On March 22, 1971, the Allman Brothers Band and some members of their road crew found themselves on the wrong side of the law, arrested on drug possession charges in rural Alabama.

Since forming in 1969, guitarist Duane Allman, singer and keyboardist Gregg Allman, guitarist Dickey Betts, bassist Berry Oakley and drummers Jaimoe Johanson and Butch Trucks had taken rock 'n' roll to genre-fusing places it had never seen and helped birth southern rock along the way. Their first two studio LPs were critical hits and steadily gaining favor with fans too. Their classic live album, At Fillmore East, would cement their legend by 1971.

That LP captured two shows – March 12 and 13, 1971 – during the sextet’s three-night stand at Bill Graham's venerated New York venue, and a shoot was promptly scheduled with photographer Jim Marshall, who snapped pictures not only of the musicians, but also of their roadies. The results can be seen on the iconic album cover, which reflected the Allmans’ blue-collar camaraderie with their road crew.

Good thing, because they would all be spending some time in tight quarters not long after they’d flown down south again, bound for concert dates in New Orleans and the Alabama cities of Montevallo and Tuscaloosa. But on March 22, a police officer sitting inside a Jackson, Ala., truck stop watched the long-haired band and crew casually saunter in. It didn't take long for trouble to start.

As related by writer Scott Freeman in his book Midnight Riders, "His instincts were good; the guys were a walking drugstore. They were charged with possession of heroin, marijuana and phencyclidine, the animal tranquilizer better known as PCP. Duane, Gregg, Jaimoe, Dickey, Butch, Berry [and roadies] Willie Perkins, Joe Dan Petty and David "Tuffy" Philips were all arrested and charged with possession." Even worse, Freeman contended, "Gregg had paranoid fear of jail cells and went crazy, climbing the bars and screaming before Duane made him shut up."

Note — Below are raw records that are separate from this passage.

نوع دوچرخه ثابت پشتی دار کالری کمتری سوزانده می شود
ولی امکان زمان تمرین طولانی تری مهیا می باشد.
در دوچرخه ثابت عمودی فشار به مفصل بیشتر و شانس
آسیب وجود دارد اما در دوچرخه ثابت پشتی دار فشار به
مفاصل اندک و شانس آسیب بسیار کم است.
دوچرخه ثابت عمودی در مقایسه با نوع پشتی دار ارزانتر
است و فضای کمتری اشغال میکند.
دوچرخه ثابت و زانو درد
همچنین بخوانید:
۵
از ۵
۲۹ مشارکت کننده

Even though they ultimately spent just one night in the slammer before being released the following morning after posting bonds of $2,000 each, the gang would be facing years in prison if narcotics convictions were handed down. A plea bargain was eventually reached, allowing most of those involved to plead guilty to disturbing the peace, pay a little more than $4,000 in fines and court costs and put the troubling episode behind them. Or, as Gregg put it succinctly in his autobiography, My Cross to Bear, “At one point, we [just] stopped playing in Alabama.”

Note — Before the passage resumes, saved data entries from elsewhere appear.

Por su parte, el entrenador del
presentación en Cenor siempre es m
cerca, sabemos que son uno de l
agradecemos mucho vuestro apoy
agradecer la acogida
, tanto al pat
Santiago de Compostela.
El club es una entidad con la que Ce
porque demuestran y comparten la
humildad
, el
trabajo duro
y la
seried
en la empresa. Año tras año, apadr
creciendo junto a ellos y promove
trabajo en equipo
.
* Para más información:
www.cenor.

Unfortunately, more trouble lay ahead for the Allman Brothers Band in 1971, which spent much of the next six months away from their Macon, Ga., home, touring intensively. In August, sax legend King Curtis -- a close friend of Duane's, thanks to countless shared studio sessions at Muscle Shoals -- was stabbed to death in New York City, leaving the Allmans' leader grieving. A month later, former roadie Twiggs Lyndon was tried for the murder of a club owner in Buffalo and got off with a six-month stint in the mental hospital on an insanity plea.

But the ultimate tragedy came in October, when Duane was killed in a motorcycle accident in Macon, which altered the band’s course and the deep brotherhood they had established among themselves and with their crew.